Cowpox, Vaccinia-MVA, and Vaccinia-Lister were grown in Vero (Modified Vaccinia Ankara or MVA) or BHK cells (cowpox, Lister) until the development of CPE (cytopathogenic effect). Cells were then harvested and DNA extracted using the DNeasy Blood & Tissue Kit (Qiagen, Valencia, CA, USA). Poxvirus amplicons were then generated by using the consensus primers EACP1 (ATGACACGATTGCCAATAC) and EACP2 (CTAGACTTTGTTTTCTG) [22,23] and HotStarTaq PCR kit (Qiagen). E. coli K12 (Affymetrix, Santa Clara, CA, USA) DNA was amplified using the 16S-specific primers adapted from probeBase [24] S-D-Bact-0008-c-S-20-ONT (GCCATCAGATTGTGTTTGTTAGTCGCTAGRGTTYGATYMTGGCTCAG) and S-D-Bact-1391-a-A-17-ONT (GCTTACGGTTCACTACTCACGACGATGGACGGGCGGTGWGTRCA). PCR products were verified via gel electrophoresis then cleaned up with Agencourt AMPure beads (Beckman Coulter, Miami, FL, USA). The amplicons were prepped using genomic preparation kits (SQK-MAP-002) and the methodology from Oxford Nanopore, which is briefly described below and performed as detailed by the nanopore literature from Oxford Nanopore. 1ug of purified amplicon DNA with 50 ng added lambda phage control DNA was end repaired (NEBNext End Repair Module, New England Biolabs, Beverly, MA, USA) and dA-tailed (NEBNext dA-Tailing Module, New England Biolabs). A hairpin adapter was then ligated to the end repaired and dA-tailed amplicons, followed by an overnight incubation with a motor protein (to facilitate entry of the hairpin and complementary DNA strand into the pore). 6ul of the resulting prepared library was diluted in 140ul of MinION™ loading buffer with 4ul MinION™ fuel mix (Oxford Nanopore Technologies, Oxford, UK). The MinION™ flow cells were primed with 300ul MinION™ loading buffer followed by the loading of the sequencing mix. The flow cell was run for 6 hours for each sequencing run.

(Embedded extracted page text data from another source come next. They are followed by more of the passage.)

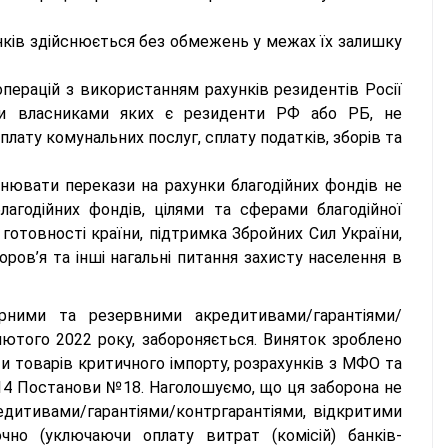
банків здійснюється без обмежень у межах їх залишку
перацій з використанням рахунків резидентів Росії
ими власниками яких є резиденти РФ або РБ, не
плату комунальних послуг, сплату податків, зборів та
нювати перекази на рахунки благодійних фондів не
лагодійних фондів, цілями та сферами благодійної
 готовності країни, підтримка Збройних Сил України,
оров’я та інші нагальні питання захисту населення в
рними та резервними акредитивами/гарантіями/
лютого 2022 року, забороняється. Виняток зроблено
и товарів критичного імпорту, розрахунків з МФО та
п. 14 Постанови №18. Наголошуємо, що ця заборона не
дитивами/гарантіями/контргарантіями, відкритими
но (уключаючи оплату витрат (комісій) банків-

Template reads in FASTA format were extracted using poRe [12] from the HDF5 files output by the MinION™ base-calling software. Those reads were aligned against a reference dataset containing the set of microbial genomic regions predicted to be amplified by the primers used for each dataset using BLASR [13] with default settings, or LAST [14] using the settings described previously for MinION™ data: match score (r) of 1, gap opening penalty (a) of 1, and gap extension penalty (b) of 1 [8]. Alignment summaries were output by BLASR and LAST and ‘pileup’ files were generated using Samtools [25]. Read percentage identity was calculated as described previously for LAST output [8], and the percentage identity values for BLASR were used as output. R and ggplot2 [26] were used to plot the percent identity and alignment span for each read against its known reference, as well as the number of bases aligned to each reference genome in the larger database. A complete set of instructions for that analysis is provided as supplemental information.

Availability and requirements

Availability of supporting data

The datasets supporting the results of this article are available in the GigaDB repository [11], and the European Nucleotide Archive under accession number ERP009678 and BioProject PRJEB8656.